The two stores being closed are part of Kroger’s QFC brand, which the company said will close in April.

“Unfortunately, Seattle City Council didn’t consider that grocery stores — even in a pandemic — operate on razor-thin profit margins in a very competitive landscape,” QFC said in a press release this week. A spokesperson for the grocery chain told Business Journal that the two stores to be closed “were already struggling and the Seattle City Council decision made it impossible for us to run a financially sustainable business.”

As CNN reported, Kroger offered its employees an extra $2 an hour when the pandemic first started, but ended that program in May 2020.

Earlier this month two grocery groups – the Northwest Grocery Association and the Washington Food Industry Association – sued Seattle, alleging the hazard-pay law broke the law by targeting large employers. In the lawsuit, the groups note that grocery stores were already providing “appreciation pay,” “hero bonuses,” and “thank you pay,” as well as implementing numerous health and safety measures to protect workers, yet Seattle City Council members still suggested they weren’t doing enough.

“By design, the Ordinance picks winners and losers,” the lawsuit says. “It singles out large grocery companies with unionized workforces (i.e. [United Commercial Food Workers International] UCFW’s members) without providing any reasonable justification for the exclusion of other employers or frontline retail workers. The Ordinance arbitrarily and improperly targets grocery store businesses in Seattle for disparate treatment while not requiring the same commitments from similarly situated businesses, or conferring any benefits on similarly situated employees. There is no support for any of the City’s statements that the Hazard Pay will protect public health, address economic insecurity, and promote job retention.”

The lawsuit also notes that UCFW sponsored the ordinance.

As The Daily Wire previously reported, Kroger has announced other store closures in California cities after they also passed hazard pay laws.

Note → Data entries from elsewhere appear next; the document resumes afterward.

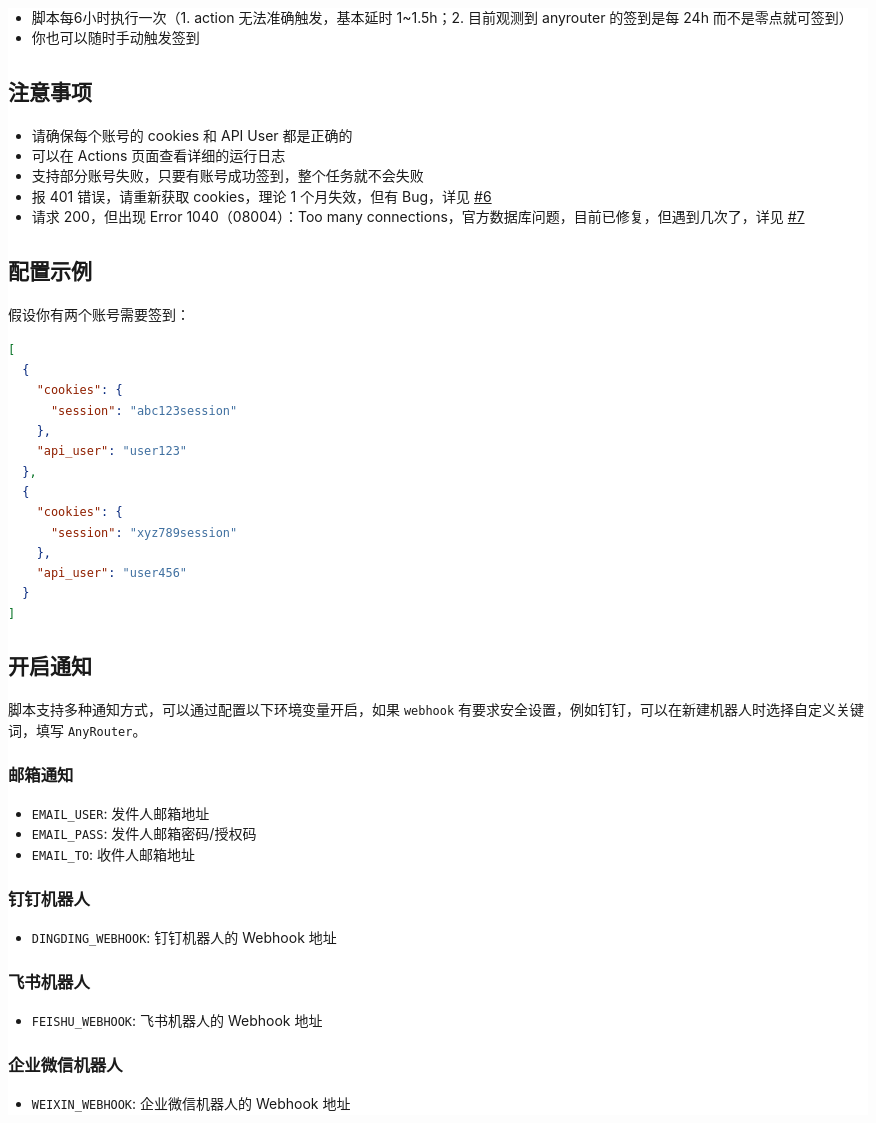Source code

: - 脚本每6小时执行一次（1. action 无法准确触发，基本延时 1~1.5h；2. 目前观测到 anyrouter 的签到是每 24h 而不是零点就可签到）
- 你也可以随时手动触发签到

## 注意事项

- 请确保每个账号的 cookies 和 API User 都是正确的
- 可以在 Actions 页面查看详细的运行日志
- 支持部分账号失败，只要有账号成功签到，整个任务就不会失败
- 报 401 错误，请重新获取 cookies，理论 1 个月失效，但有 Bug，详见 [#6](https://github.com/millylee/anyrouter-check-in/issues/6)
- 请求 200，但出现 Error 1040（08004）：Too many connections，官方数据库问题，目前已修复，但遇到几次了，详见 [#7](https://github.com/millylee/anyrouter-check-in/issues/7)

## 配置示例

假设你有两个账号需要签到：

```json
[
  {
    "cookies": {
      "session": "abc123session"
    },
    "api_user": "user123"
  },
  {
    "cookies": {
      "session": "xyz789session"
    },
    "api_user": "user456"
  }
]
```

## 开启通知

脚本支持多种通知方式，可以通过配置以下环境变量开启，如果 `webhook` 有要求安全设置，例如钉钉，可以在新建机器人时选择自定义关键词，填写 `AnyRouter`。

### 邮箱通知
- `EMAIL_USER`: 发件人邮箱地址
- `EMAIL_PASS`: 发件人邮箱密码/授权码
- `EMAIL_TO`: 收件人邮箱地址

### 钉钉机器人
- `DINGDING_WEBHOOK`: 钉钉机器人的 Webhook 地址

### 飞书机器人
- `FEISHU_WEBHOOK`: 飞书机器人的 Webhook 地址

### 企业微信机器人
- `WEIXIN_WEBHOOK`: 企业微信机器人的 Webhook 地址
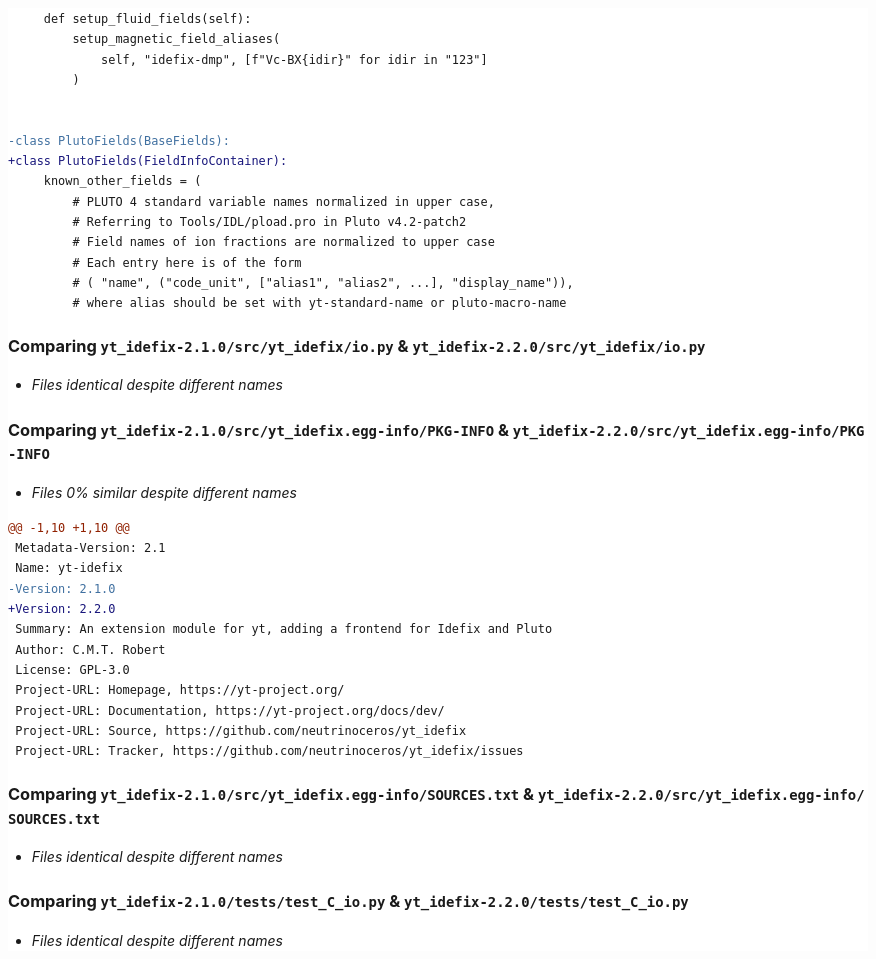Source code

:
 ```diff
     def setup_fluid_fields(self):
         setup_magnetic_field_aliases(
             self, "idefix-dmp", [f"Vc-BX{idir}" for idir in "123"]
         )
 
 
-class PlutoFields(BaseFields):
+class PlutoFields(FieldInfoContainer):
     known_other_fields = (
         # PLUTO 4 standard variable names normalized in upper case,
         # Referring to Tools/IDL/pload.pro in Pluto v4.2-patch2
         # Field names of ion fractions are normalized to upper case
         # Each entry here is of the form
         # ( "name", ("code_unit", ["alias1", "alias2", ...], "display_name")),
         # where alias should be set with yt-standard-name or pluto-macro-name
```

### Comparing `yt_idefix-2.1.0/src/yt_idefix/io.py` & `yt_idefix-2.2.0/src/yt_idefix/io.py`

 * *Files identical despite different names*

### Comparing `yt_idefix-2.1.0/src/yt_idefix.egg-info/PKG-INFO` & `yt_idefix-2.2.0/src/yt_idefix.egg-info/PKG-INFO`

 * *Files 0% similar despite different names*

```diff
@@ -1,10 +1,10 @@
 Metadata-Version: 2.1
 Name: yt-idefix
-Version: 2.1.0
+Version: 2.2.0
 Summary: An extension module for yt, adding a frontend for Idefix and Pluto
 Author: C.M.T. Robert
 License: GPL-3.0
 Project-URL: Homepage, https://yt-project.org/
 Project-URL: Documentation, https://yt-project.org/docs/dev/
 Project-URL: Source, https://github.com/neutrinoceros/yt_idefix
 Project-URL: Tracker, https://github.com/neutrinoceros/yt_idefix/issues
```

### Comparing `yt_idefix-2.1.0/src/yt_idefix.egg-info/SOURCES.txt` & `yt_idefix-2.2.0/src/yt_idefix.egg-info/SOURCES.txt`

 * *Files identical despite different names*

### Comparing `yt_idefix-2.1.0/tests/test_C_io.py` & `yt_idefix-2.2.0/tests/test_C_io.py`

 * *Files identical despite different names*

“As a result of the City of Long Beach’s decision to pass an ordinance mandating Extra Pay for grocery workers, we have made the difficult decision to permanently close long-struggling store locations in Long Beach. This misguided action by the Long Beach City Council oversteps the traditional bargaining process and applies to some, but not all, grocery workers in the city,” Kroger said in a statement at the time.